## Segmento di testo

Intorno alle 4.40 del 4 giugno, a Bologna una mano ignota ha appiccato il fuoco al portone della sede dell’associazione neofascista CasaPound. In quel momento, all’interno della sede stavano dormendo il dirigente Alessandro Vigliani e la fidanzata. La Polizia, chiamata subito sul posto da Vigliani, ha spento le fiamme con un estintore prima dell’arrivo dei Vigili del Fuoco. Sul posto sono stati trovati scampoli di stoffa imbevuti di liquido infiammabile e i resti di una tanica in plastica da 5 litri.

Secondo gli inquirenti i piromani hanno organizzato nei dettagli il gesto, ma l’attentato incendiario non avrebbe comunque potuto danneggiare altro che la porta esterna d’ingresso. Ovviamente i neofascisti hanno sfruttato al massimo l’occasione per posare da bravi ragazzi perseguitati, lagnandosi sui giornali di un «attentato alle nostre vite».

[Voci di dati salvate]

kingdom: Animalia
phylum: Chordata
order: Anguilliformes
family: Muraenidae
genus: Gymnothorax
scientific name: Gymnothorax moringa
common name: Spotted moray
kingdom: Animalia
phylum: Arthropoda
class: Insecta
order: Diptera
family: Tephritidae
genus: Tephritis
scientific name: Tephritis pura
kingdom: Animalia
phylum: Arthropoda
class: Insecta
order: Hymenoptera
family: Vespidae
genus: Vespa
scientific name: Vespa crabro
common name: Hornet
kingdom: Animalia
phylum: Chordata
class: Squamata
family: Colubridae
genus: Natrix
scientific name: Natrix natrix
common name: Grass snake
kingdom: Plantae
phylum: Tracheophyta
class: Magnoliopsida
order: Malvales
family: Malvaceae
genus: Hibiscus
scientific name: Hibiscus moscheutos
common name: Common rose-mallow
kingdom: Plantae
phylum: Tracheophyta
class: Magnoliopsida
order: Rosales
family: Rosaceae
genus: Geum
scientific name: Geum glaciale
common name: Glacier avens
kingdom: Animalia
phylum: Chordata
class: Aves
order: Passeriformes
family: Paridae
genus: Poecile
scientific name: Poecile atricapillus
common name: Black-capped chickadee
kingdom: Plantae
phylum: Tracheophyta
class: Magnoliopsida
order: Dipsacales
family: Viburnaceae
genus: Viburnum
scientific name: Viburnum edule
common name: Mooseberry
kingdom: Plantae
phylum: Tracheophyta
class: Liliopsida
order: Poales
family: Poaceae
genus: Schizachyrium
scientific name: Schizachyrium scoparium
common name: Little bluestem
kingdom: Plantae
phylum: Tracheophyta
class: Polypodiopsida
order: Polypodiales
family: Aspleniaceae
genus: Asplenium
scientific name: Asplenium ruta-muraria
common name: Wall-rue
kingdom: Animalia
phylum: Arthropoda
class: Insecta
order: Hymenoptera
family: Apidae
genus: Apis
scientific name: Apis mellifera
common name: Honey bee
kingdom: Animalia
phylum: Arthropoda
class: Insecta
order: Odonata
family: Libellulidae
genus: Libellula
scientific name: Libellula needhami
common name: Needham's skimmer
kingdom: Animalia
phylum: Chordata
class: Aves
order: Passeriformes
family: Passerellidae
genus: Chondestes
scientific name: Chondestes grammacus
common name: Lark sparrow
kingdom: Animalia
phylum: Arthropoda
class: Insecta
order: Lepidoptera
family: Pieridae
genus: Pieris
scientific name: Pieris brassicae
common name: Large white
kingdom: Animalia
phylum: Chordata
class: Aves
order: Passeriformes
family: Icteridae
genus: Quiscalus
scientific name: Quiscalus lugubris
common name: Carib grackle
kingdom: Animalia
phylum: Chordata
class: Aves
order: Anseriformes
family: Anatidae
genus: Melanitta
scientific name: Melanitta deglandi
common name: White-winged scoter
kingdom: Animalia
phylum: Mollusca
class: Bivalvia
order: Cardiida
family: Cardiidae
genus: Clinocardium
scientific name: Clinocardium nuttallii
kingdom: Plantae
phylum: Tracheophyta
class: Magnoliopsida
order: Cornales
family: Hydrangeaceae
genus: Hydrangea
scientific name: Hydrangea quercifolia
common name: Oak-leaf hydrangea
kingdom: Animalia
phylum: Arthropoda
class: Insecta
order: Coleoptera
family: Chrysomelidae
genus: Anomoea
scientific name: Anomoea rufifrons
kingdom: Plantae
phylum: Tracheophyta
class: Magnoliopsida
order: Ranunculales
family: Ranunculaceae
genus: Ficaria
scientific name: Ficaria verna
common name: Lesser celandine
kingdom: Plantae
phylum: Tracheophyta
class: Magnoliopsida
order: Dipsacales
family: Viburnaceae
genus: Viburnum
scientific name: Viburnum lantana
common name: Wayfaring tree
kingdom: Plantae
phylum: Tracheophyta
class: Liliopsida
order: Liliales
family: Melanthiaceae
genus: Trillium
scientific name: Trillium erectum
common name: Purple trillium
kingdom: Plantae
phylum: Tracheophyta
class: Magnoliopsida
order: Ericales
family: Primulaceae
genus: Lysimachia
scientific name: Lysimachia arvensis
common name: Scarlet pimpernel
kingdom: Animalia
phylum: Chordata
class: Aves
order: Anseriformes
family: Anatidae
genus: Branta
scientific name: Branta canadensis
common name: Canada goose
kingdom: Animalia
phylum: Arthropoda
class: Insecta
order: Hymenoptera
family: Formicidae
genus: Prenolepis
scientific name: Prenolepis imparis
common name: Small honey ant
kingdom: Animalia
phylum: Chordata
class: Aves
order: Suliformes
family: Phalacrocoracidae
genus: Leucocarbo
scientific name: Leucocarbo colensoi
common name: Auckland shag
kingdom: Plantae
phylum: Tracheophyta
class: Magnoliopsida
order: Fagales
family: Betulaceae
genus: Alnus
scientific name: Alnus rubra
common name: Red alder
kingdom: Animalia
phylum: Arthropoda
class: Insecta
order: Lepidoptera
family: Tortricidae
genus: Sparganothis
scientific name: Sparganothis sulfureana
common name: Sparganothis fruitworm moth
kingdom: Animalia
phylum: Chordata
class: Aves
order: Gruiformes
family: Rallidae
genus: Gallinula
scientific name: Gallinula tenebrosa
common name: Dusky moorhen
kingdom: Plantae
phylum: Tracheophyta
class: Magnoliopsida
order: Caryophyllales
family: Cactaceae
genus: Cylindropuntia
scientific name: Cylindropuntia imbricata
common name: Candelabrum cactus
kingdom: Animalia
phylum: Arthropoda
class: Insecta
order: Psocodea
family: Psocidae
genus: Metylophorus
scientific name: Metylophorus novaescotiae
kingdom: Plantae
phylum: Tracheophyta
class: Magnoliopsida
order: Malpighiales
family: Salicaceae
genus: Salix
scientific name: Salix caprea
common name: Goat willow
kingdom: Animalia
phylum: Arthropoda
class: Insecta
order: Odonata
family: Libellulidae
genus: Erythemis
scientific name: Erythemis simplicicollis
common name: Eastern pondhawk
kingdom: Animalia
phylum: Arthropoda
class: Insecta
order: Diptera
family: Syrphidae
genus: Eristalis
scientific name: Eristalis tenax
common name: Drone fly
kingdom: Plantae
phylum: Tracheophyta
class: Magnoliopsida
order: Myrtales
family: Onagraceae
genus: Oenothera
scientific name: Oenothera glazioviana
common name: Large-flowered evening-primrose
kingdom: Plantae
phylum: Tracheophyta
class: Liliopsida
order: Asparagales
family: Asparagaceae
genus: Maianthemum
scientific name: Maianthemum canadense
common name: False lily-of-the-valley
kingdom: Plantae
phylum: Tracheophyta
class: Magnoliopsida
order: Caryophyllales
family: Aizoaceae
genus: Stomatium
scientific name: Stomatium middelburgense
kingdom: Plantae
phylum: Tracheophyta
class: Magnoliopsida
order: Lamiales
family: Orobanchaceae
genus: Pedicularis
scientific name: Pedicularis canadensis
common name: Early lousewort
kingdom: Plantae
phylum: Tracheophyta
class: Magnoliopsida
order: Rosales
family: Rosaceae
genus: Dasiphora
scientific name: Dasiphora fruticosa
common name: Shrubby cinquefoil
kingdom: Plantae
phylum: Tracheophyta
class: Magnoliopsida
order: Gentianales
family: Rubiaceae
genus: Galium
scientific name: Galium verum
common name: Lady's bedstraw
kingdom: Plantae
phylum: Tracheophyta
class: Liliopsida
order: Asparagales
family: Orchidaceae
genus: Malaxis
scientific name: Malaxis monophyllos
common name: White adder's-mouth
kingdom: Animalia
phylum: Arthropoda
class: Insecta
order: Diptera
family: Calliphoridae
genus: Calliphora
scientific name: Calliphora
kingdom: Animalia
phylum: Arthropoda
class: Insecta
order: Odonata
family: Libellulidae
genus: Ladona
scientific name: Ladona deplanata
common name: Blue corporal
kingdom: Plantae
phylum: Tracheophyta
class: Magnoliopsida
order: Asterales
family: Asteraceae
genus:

## Esplora il materiale
A – Trascrivi dal testo sull'incendio alla sede di CasaPound il passo che comincia con "Intorno alle 4.40" e prosegue fino a "da 5 litri.".
B – Scrivi il seguito del testo sull'incendio alla sede bolognese di CasaPound, partendo dopo l'ultima frase riportata.

## Risposte scritte
A –
Intorno alle 4.40 del 4 giugno, a Bologna una mano ignota ha appiccato il fuoco al portone della sede dell’associazione neofascista CasaPound. In quel momento, all’interno della sede stavano dormendo il dirigente Alessandro Vigliani e la fidanzata. La Polizia, chiamata subito sul posto da Vigliani, ha spento le fiamme con un estintore prima dell’arrivo dei Vigili del Fuoco. Sul posto sono stati trovati scampoli di stoffa imbevuti di liquido infiammabile e i resti di una tanica in plastica da 5 litri.

B –
Certo fa impressione che un’organizzazione dichiaratamente neofascista e violenta come CasaPound si scandalizzi delle intimidazioni solamente nei rari casi in cui le subisce, mentre in tutt’Italia pratica con sistematicità l’aggressione squadrista e il suo guru indiscusso, Gianluca Iannone, ha una spiccata e documentata attitudine per il pestaggio. «Nel dubbio mena» è uno dei motti preferiti e più applicati dai militanti di CasaPound. Sbarcando a Bologna avevano promesso «panico», e anche recentemente hanno rivendicato il valore del «pugno nello stomaco» e del «calcio nei denti».

Allo stesso modo, pare indecente e ipocrita lo sdegno della destra razzista e xenofoba, che a Bologna non è mai riuscita, in questi anni, a prendere le distanze nemmeno dalle svastiche sui monumenti partigiani, dagli attentati incendiari contro i migranti, dai pestaggi e dalle continue angherie e minacce contro studenti, giovani di sinistra e malvestiti. Una destra neo e/o «postfascista» che non intende davvero tagliare i ponti né con le proprie origini totalitarie e antisemite, né con il proprio passato stragista, né con il proprio presente di violenza legale e illegale.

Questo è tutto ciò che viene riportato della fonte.